Durante longos anos, por falta de legislação específica para o usuário do serviço público, tanto a doutrina, quanto a jurisprudência pátria, utilizaram-se dos artigos dos artigos 6º, inciso X e 22, do CDC, para resolver eventuais conflitos entre o usuário e a concessionária de serviço público de transporte aéreo.

Acontece que, com a vigência da lei 13.460/17, que dispõe sobre a participação, proteção e defesa dos usuários dos serviços públicos da administração pública, os aludidos dispositivos não devem mais ser aplicados.

A realidade que não há mais como se confundir a figura do usuário do serviço público com o consumidor, pois, além de se calcarem em fundamentos constitucionais distintos, hoje há legislação específica para tratar dos temas concernentes ao usuário do serviço público.

Como se sabe, o tratamento oferecido ao usuário do serviço público pela Constituição Federal e pela Lei é diverso do dispensado ao consumidor: a concessão, no art. 175; a proteção ao consumidor, nos arts. 5º, inciso XXXII, e 170, inciso V.

Nessa linha de raciocínio, é de bom alvitre observar as palavras as palavras da Ministra Carmen Lúcia, do STJ, por ocasião do julgamento no Pleno da ADIn 4.478/Amapá, julgada em 01.09.2011:

“O consumidor é aquele que consome; portanto, quem pode pagar pelo consumo paga, quem não pode não usa. O usuário é aquele a quem o Estado, por força da Constituição e das Leis, atribui uma situação diferenciada. Daí o meu apego ao que o Ministro Toffoli chamou atenção, o Ministro Fux também, ao fato de que estamos a lidar, aqui, com usuário, aquele que é a ponta a que se chega mediante a prestação do serviço público no sistema de concessão...

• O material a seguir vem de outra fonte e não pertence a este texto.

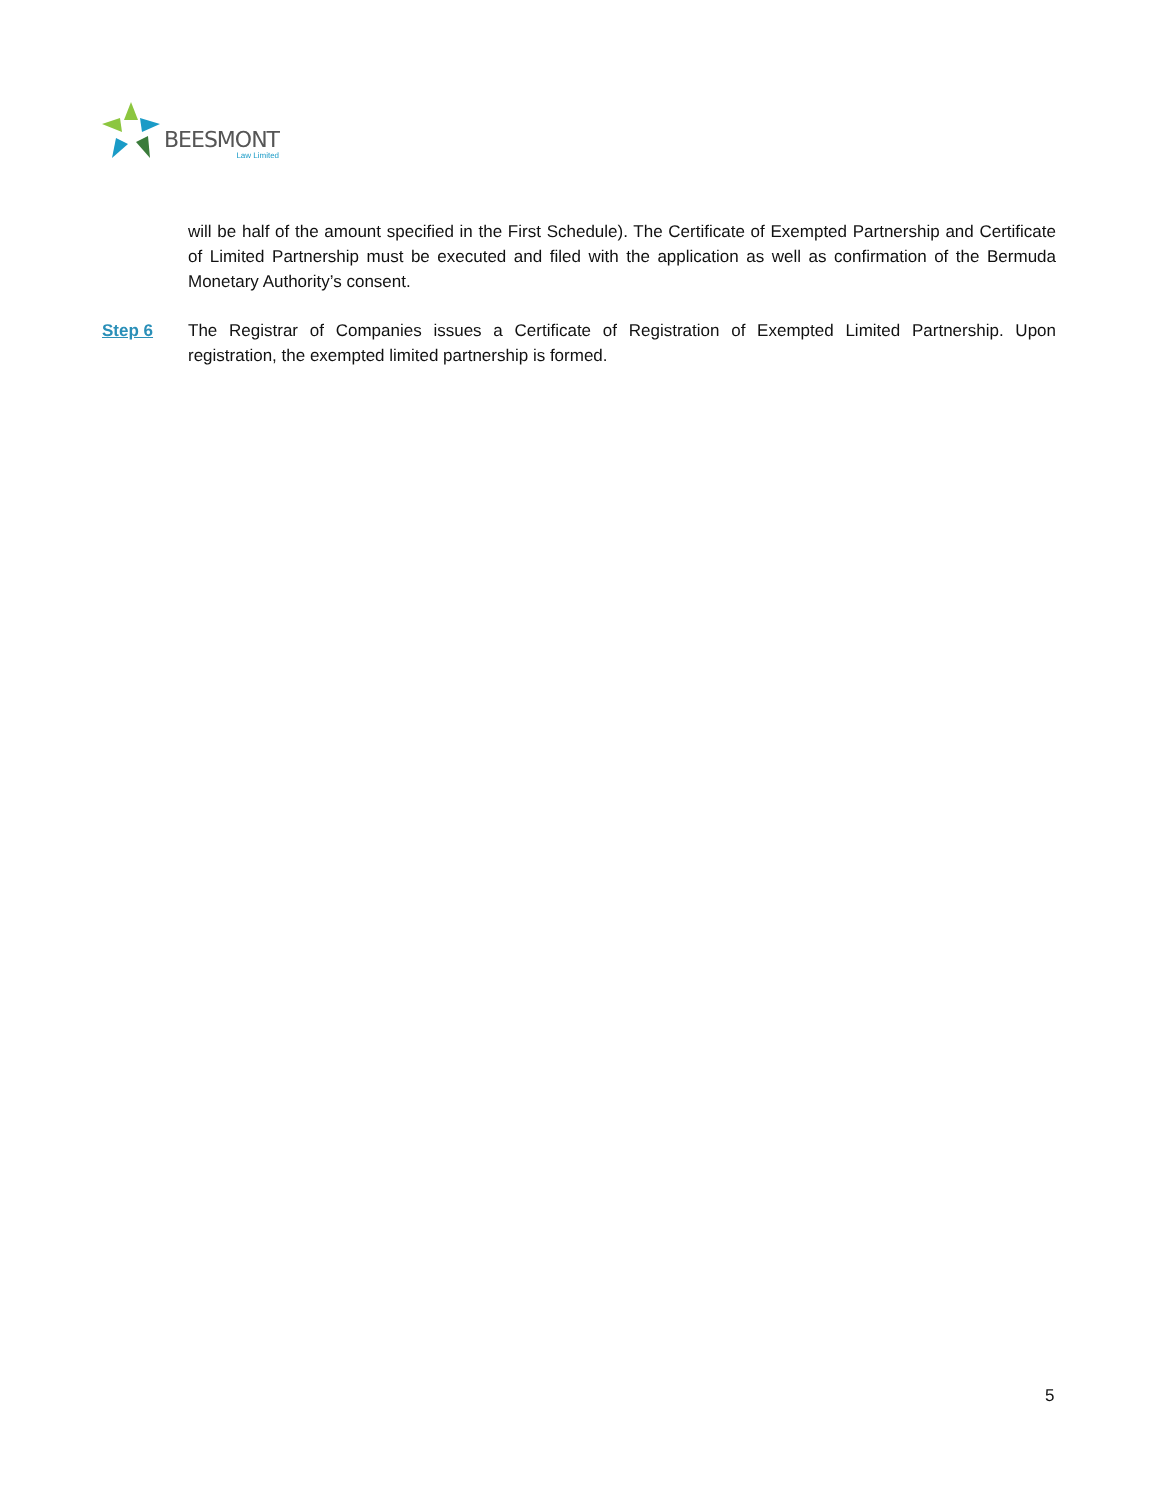BEESMONT
Law Limited
will be half of the amount specified in the First Schedule). The Certificate of Exempted Partnership and Certificate of Limited Partnership must be executed and filed with the application as well as confirmation of the Bermuda Monetary Authority’s consent.
Step 6 The Registrar of Companies issues a Certificate of Registration of Exempted Limited Partnership. Upon registration, the exempted limited partnership is formed.
5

De outro lado, a invocação do art. 24, V e VII, da C.F. ao presente caso encontra ainda outro óbice. É que a relação entre o usuário e a prestadora de serviço público possui uma natureza específica, informada por princípios próprios, notadamente o da solidariedade social (art. 3°, I, CF), que não pode simplesmente aproximada da corriqueira relação consumerista, na qual prepondera a ótica individualista, como bem ressaltado pelo voto proferido pelo Ministro Eros Grau no julgamento da Medida Cautelar na Adin 3.322/DF, Rel. Min. Cezar Peluzo. Não é por outra razão, aliás, que a sede material específica, na Constituição Federal, para a instituição das balizas infraconstitucionais nesse tema reside no já referido art. 175, parágrafo único, cujo inc. II expressamente reclama a atuação do legislador para a disciplina dos “direitos dos usuários”. Portanto, descabe a referida ilação de que todo serviço federal que faça nascer uma relação jurídica na qual figure, de um lado, o prestador de serviço e, de outro, o usuário seja necessariamente uma relação de consumo, capaz de ser regulada pela legislação estadual”.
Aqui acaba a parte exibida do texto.